··· EXTRACTED RECORDS ···

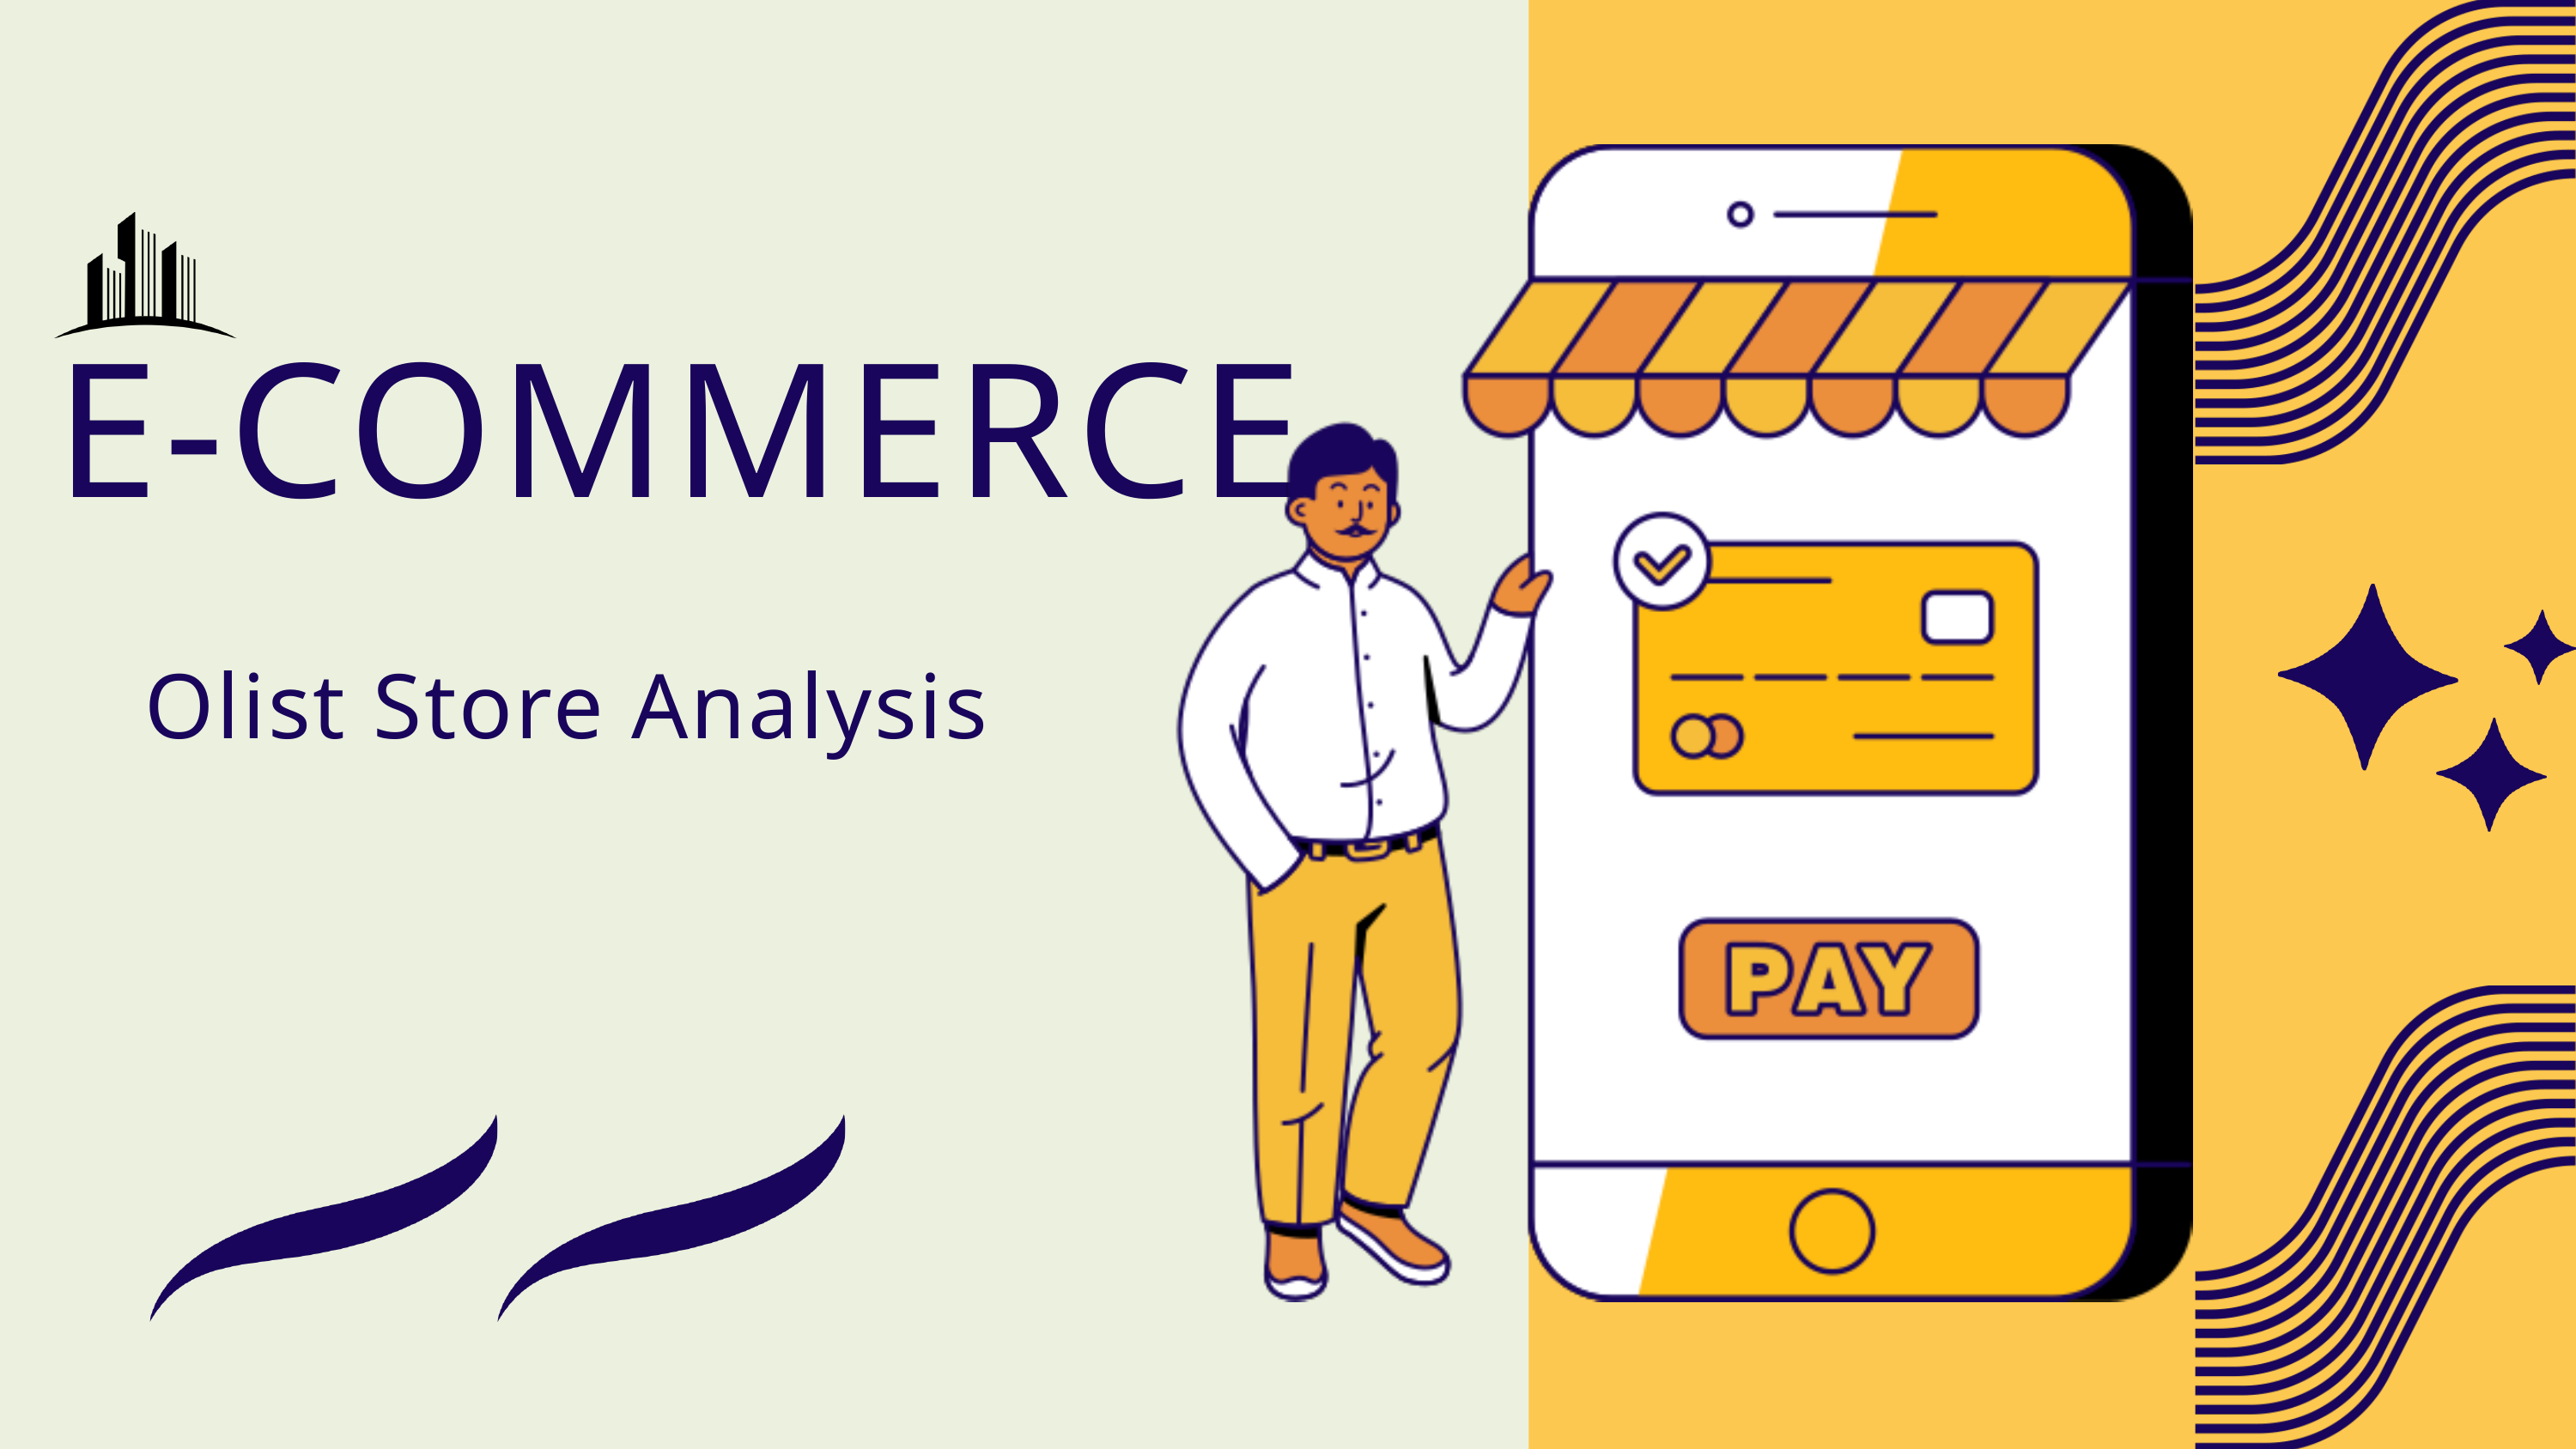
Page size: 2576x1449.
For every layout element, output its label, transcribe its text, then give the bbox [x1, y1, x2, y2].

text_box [2195, 985, 2576, 1449]
text_box E-COMMERCE [55, 378, 1170, 535]
text_box Olist Store Analysis [145, 631, 1121, 757]
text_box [2195, 0, 2576, 464]
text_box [1174, 144, 2194, 1302]
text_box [149, 1114, 496, 1323]
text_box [497, 1114, 846, 1323]
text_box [2277, 583, 2576, 833]
text_box [0, 0, 1529, 1449]
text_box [52, 211, 238, 339]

···

◆ **JOB ITEM**: Print the complete listing exactly, apart from any pictures.

◆ **SOLVED PROBLEM**:
Page size: 2576x1449.
For every layout element, output its label, transcribe its text, then give the bbox [x1, y1, x2, y2].

text_box [2195, 985, 2576, 1449]
text_box E-COMMERCE [55, 378, 1170, 535]
text_box Olist Store Analysis [145, 631, 1121, 757]
text_box [2195, 0, 2576, 464]
text_box [1174, 144, 2194, 1302]
text_box [149, 1114, 496, 1323]
text_box [497, 1114, 846, 1323]
text_box [2277, 583, 2576, 833]
text_box [0, 0, 1529, 1449]
text_box [52, 211, 238, 339]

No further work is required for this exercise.